--- START ---

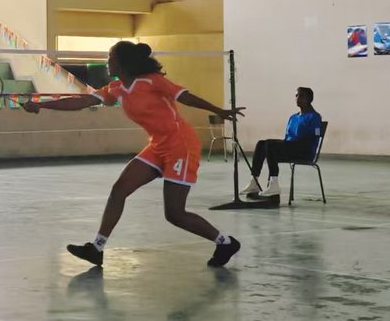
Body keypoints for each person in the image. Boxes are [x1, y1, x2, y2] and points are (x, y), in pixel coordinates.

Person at [22, 42, 241, 268]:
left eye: (110, 57)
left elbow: (184, 97)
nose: (107, 62)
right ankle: (97, 248)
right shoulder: (115, 88)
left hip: (180, 146)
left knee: (175, 214)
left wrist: (220, 111)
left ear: (123, 62)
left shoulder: (152, 81)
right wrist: (43, 105)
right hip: (157, 146)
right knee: (119, 191)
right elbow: (82, 101)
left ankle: (225, 242)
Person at [241, 88, 322, 198]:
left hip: (304, 151)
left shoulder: (314, 117)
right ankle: (254, 181)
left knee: (270, 145)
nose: (297, 98)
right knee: (261, 144)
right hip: (290, 147)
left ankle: (274, 185)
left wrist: (286, 145)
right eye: (296, 95)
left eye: (301, 96)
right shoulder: (293, 117)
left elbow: (311, 139)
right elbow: (287, 138)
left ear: (309, 99)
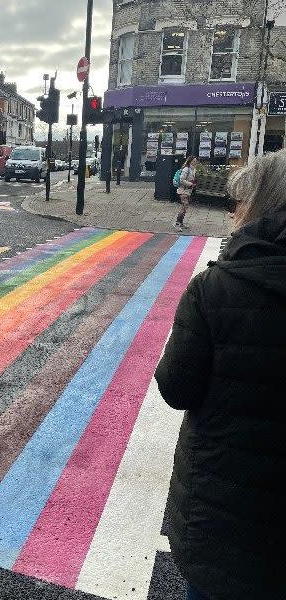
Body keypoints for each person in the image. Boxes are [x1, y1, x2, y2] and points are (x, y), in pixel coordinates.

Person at [155, 149, 286, 600]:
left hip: (223, 511)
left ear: (262, 207)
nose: (235, 212)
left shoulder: (216, 288)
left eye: (241, 202)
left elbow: (176, 387)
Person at [175, 156, 197, 232]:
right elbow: (181, 180)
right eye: (193, 161)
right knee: (184, 207)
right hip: (183, 191)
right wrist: (190, 184)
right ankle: (177, 224)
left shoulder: (193, 169)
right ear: (189, 161)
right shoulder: (186, 169)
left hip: (188, 191)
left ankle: (181, 223)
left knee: (185, 208)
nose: (195, 162)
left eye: (195, 161)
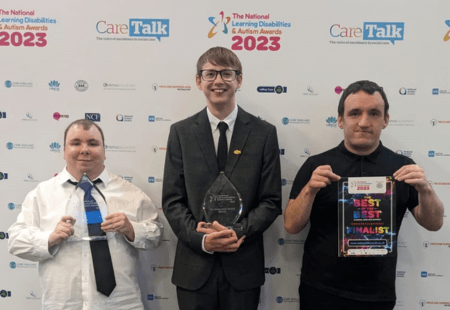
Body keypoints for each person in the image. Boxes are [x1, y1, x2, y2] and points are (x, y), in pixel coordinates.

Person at [284, 80, 444, 310]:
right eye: (355, 113)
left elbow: (434, 223)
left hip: (378, 294)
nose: (364, 122)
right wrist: (309, 190)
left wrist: (425, 190)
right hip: (321, 290)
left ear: (385, 120)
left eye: (374, 113)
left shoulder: (402, 167)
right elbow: (291, 225)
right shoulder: (316, 166)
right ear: (340, 119)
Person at [162, 46, 282, 310]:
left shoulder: (264, 134)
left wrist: (237, 232)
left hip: (242, 265)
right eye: (210, 74)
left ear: (239, 80)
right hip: (194, 267)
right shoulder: (180, 133)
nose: (218, 81)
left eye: (227, 74)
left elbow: (271, 201)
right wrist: (202, 239)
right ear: (198, 81)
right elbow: (172, 200)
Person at [8, 119, 163, 310]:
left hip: (120, 304)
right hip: (63, 304)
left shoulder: (131, 194)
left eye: (93, 143)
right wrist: (49, 237)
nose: (84, 150)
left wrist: (132, 229)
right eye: (75, 143)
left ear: (104, 152)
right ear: (64, 151)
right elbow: (15, 241)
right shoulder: (42, 195)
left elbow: (156, 235)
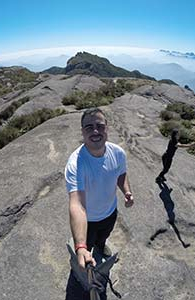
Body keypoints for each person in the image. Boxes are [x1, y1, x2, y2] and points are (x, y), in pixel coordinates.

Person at [64, 107, 134, 299]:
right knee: (87, 250)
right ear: (82, 132)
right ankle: (86, 263)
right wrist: (80, 247)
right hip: (89, 221)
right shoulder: (76, 164)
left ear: (106, 129)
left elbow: (120, 173)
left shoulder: (117, 153)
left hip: (110, 212)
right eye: (89, 127)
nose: (95, 131)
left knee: (103, 239)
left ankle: (101, 246)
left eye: (99, 126)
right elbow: (76, 204)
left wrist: (126, 191)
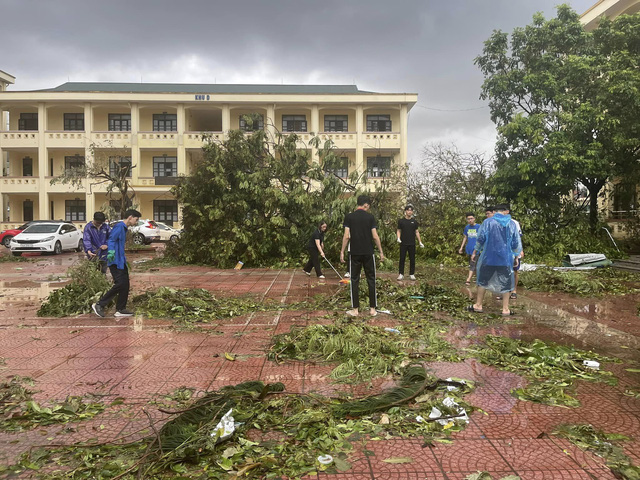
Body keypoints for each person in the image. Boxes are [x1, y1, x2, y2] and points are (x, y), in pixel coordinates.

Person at [469, 204, 522, 316]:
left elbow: (480, 238)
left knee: (483, 281)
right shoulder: (511, 224)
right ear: (505, 211)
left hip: (489, 258)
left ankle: (478, 305)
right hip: (505, 259)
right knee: (506, 283)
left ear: (495, 211)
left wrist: (475, 252)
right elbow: (515, 242)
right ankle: (505, 309)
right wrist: (516, 256)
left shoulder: (488, 222)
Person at [340, 195, 385, 317]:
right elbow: (375, 236)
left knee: (354, 280)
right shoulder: (370, 217)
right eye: (368, 206)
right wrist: (381, 251)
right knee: (371, 279)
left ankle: (355, 310)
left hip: (354, 253)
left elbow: (347, 236)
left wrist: (342, 251)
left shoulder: (349, 217)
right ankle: (372, 309)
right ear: (365, 205)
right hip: (368, 253)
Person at [92, 209, 141, 318]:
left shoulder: (124, 228)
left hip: (121, 261)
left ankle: (121, 309)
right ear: (130, 217)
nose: (136, 222)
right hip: (115, 260)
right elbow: (111, 240)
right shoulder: (119, 227)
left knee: (125, 284)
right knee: (119, 284)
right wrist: (111, 252)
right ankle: (99, 304)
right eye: (136, 219)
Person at [396, 205, 424, 280]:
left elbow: (417, 232)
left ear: (412, 212)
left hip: (412, 243)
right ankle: (401, 274)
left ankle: (412, 274)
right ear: (405, 211)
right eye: (408, 210)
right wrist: (398, 237)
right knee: (402, 259)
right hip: (403, 243)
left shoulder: (414, 222)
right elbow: (398, 230)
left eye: (411, 210)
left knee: (412, 259)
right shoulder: (401, 221)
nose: (409, 212)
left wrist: (420, 242)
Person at [458, 212, 480, 286]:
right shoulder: (467, 227)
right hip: (469, 248)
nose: (470, 220)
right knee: (473, 264)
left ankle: (468, 279)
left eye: (471, 218)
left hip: (476, 249)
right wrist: (461, 247)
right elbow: (465, 237)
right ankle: (478, 278)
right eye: (468, 219)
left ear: (474, 218)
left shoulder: (479, 227)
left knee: (472, 264)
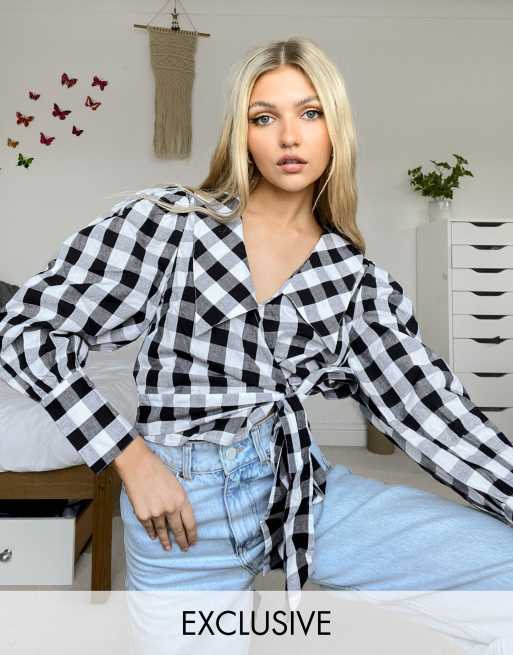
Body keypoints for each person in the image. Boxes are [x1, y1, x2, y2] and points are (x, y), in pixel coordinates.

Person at [1, 35, 513, 652]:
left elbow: (436, 417)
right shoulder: (170, 224)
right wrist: (130, 459)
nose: (289, 137)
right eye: (264, 118)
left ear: (335, 129)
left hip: (300, 490)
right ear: (241, 134)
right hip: (178, 516)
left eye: (310, 113)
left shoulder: (355, 281)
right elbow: (27, 332)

--- END ---

● **Your objective**: Copy only what runs above from the line containing "left hip: (378, 294)" through the line containing "right elbow: (375, 236)", exactly. Leave out the pictures.

● **Your solution**:
left hip: (378, 294)
nose: (364, 122)
right wrist: (309, 190)
left wrist: (425, 190)
right hip: (321, 290)
left ear: (385, 120)
left eye: (374, 113)
left shoulder: (402, 167)
right elbow: (291, 225)
right shoulder: (316, 166)
right ear: (340, 119)
Person at [162, 46, 282, 310]:
left shoulder: (264, 134)
left wrist: (237, 232)
left hip: (242, 265)
right eye: (210, 74)
left ear: (239, 80)
right hip: (194, 267)
right shoulder: (180, 133)
nose: (218, 81)
left eye: (227, 74)
left elbow: (271, 201)
right wrist: (202, 239)
right ear: (198, 81)
right elbow: (172, 200)
Person at [8, 119, 163, 310]:
left hip: (120, 304)
right hip: (63, 304)
left shoulder: (131, 194)
left eye: (93, 143)
right wrist: (49, 237)
nose: (84, 150)
left wrist: (132, 229)
right eye: (75, 143)
left ear: (104, 152)
right ear: (64, 151)
right elbow: (15, 241)
right shoulder: (42, 195)
left elbow: (156, 235)
Body keypoints for each person in the image. Boxes are [x1, y1, x2, y2] and points are (x, y), in pixel coordinates.

Person at [64, 107, 134, 299]:
right knee: (87, 250)
right ear: (82, 132)
right ankle: (86, 263)
right wrist: (80, 247)
right hip: (89, 221)
right shoulder: (76, 164)
left ear: (106, 129)
left elbow: (120, 173)
left shoulder: (117, 153)
left hip: (110, 212)
right eye: (89, 127)
nose: (95, 131)
left knee: (103, 239)
left ankle: (101, 246)
left eye: (99, 126)
right elbow: (76, 204)
left wrist: (126, 191)
Body keypoints for each person in the image. Boxes are [x1, y1, x2, y2] and points are (x, y), in pixel coordinates.

Person at [469, 204, 522, 316]:
left elbow: (480, 238)
left knee: (483, 281)
right shoulder: (511, 224)
right ear: (505, 211)
left hip: (489, 258)
left ankle: (478, 305)
right hip: (505, 259)
right knee: (506, 283)
left ear: (495, 211)
left wrist: (475, 252)
right elbow: (515, 242)
right ankle: (505, 309)
right wrist: (516, 256)
left shoulder: (488, 222)
Person at [340, 195, 385, 317]:
right elbow: (375, 236)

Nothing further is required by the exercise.